------ STUDY MATERIAL
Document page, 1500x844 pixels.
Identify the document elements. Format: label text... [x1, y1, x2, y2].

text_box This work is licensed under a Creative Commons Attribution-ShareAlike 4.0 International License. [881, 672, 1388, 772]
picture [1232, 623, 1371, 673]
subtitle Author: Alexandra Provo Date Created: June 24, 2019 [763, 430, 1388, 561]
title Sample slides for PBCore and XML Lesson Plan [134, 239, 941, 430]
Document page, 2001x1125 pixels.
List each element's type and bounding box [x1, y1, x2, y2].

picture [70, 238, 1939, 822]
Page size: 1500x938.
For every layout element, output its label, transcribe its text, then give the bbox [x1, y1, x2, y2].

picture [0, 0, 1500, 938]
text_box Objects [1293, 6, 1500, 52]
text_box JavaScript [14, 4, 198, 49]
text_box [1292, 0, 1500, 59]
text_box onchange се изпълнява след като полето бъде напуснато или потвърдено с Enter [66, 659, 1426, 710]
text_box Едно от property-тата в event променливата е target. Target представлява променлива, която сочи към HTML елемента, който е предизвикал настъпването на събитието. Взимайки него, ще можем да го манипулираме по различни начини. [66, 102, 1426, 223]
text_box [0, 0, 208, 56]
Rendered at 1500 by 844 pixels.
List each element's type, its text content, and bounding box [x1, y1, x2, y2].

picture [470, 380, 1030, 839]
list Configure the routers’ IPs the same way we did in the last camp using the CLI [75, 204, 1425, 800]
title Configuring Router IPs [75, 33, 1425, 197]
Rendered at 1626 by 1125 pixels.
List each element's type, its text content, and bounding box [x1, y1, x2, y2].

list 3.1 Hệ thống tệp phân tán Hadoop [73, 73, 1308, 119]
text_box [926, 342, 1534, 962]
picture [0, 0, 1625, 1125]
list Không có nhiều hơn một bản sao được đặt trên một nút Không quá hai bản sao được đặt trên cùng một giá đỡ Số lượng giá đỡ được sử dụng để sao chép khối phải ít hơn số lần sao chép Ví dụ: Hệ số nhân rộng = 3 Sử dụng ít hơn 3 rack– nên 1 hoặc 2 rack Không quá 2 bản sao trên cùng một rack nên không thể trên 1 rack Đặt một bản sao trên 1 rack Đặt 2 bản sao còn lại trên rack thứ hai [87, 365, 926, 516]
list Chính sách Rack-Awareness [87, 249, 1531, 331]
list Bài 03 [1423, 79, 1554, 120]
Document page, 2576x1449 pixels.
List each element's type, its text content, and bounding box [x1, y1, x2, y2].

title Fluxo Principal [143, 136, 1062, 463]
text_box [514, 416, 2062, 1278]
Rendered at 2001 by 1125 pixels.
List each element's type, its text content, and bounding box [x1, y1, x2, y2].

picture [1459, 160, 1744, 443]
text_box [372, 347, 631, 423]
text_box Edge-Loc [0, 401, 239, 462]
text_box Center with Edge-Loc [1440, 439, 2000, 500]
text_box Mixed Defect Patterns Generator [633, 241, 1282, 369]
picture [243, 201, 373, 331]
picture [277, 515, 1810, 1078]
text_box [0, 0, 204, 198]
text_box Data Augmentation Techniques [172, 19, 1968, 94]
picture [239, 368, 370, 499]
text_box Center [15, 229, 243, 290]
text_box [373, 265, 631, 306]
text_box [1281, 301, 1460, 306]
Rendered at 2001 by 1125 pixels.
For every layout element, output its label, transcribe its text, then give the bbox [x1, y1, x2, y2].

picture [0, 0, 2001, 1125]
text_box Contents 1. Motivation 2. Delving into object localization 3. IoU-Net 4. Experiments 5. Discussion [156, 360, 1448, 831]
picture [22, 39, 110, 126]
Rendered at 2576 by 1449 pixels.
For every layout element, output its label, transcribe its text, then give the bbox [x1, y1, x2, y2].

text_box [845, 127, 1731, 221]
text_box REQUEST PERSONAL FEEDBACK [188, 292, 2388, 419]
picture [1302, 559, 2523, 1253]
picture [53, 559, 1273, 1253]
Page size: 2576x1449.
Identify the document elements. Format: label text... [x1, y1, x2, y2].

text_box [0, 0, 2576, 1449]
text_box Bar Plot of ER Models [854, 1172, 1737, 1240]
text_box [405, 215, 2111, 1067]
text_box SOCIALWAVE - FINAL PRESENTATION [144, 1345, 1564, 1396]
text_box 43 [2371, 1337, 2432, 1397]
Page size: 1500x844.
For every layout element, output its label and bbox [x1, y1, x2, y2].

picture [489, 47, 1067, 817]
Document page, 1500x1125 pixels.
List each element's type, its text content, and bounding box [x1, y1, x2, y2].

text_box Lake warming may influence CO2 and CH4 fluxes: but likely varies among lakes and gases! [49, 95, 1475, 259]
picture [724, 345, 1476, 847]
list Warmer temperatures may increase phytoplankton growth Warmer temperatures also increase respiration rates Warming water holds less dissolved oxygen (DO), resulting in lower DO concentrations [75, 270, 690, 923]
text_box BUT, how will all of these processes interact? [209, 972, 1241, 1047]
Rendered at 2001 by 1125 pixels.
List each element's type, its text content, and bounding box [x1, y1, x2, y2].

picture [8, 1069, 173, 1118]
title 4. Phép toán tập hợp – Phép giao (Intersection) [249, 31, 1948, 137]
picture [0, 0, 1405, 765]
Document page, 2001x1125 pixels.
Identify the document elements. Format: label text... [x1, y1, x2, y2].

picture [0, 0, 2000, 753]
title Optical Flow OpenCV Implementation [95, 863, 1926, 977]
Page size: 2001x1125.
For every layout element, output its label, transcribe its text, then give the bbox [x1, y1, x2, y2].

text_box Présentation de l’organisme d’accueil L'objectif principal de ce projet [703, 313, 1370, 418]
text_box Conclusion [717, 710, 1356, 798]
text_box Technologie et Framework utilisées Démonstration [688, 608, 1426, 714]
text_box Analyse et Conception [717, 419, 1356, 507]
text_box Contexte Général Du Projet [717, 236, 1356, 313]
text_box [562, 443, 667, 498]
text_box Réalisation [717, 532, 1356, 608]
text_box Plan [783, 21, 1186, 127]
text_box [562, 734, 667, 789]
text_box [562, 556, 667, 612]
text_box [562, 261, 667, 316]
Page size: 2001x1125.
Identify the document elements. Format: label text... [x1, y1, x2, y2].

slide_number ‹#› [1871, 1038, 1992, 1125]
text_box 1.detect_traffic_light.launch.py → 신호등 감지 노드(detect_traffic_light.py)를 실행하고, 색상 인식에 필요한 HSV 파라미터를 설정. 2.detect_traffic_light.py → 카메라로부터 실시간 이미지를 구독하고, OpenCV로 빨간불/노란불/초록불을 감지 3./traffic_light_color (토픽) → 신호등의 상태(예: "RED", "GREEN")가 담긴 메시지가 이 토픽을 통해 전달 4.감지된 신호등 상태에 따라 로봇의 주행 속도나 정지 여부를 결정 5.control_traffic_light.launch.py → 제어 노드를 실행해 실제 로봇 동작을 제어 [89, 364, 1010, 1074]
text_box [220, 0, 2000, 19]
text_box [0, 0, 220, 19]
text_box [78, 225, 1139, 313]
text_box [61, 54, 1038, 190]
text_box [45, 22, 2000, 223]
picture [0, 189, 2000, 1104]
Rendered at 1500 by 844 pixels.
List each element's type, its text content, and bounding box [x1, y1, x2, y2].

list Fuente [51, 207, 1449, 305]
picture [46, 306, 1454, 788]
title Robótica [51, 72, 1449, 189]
------------
— WORK TO COMPLETE —
Work out how many lines of the entries include the word "size", and respond with that number and nothing more.

— YOUR RESPONSE —
5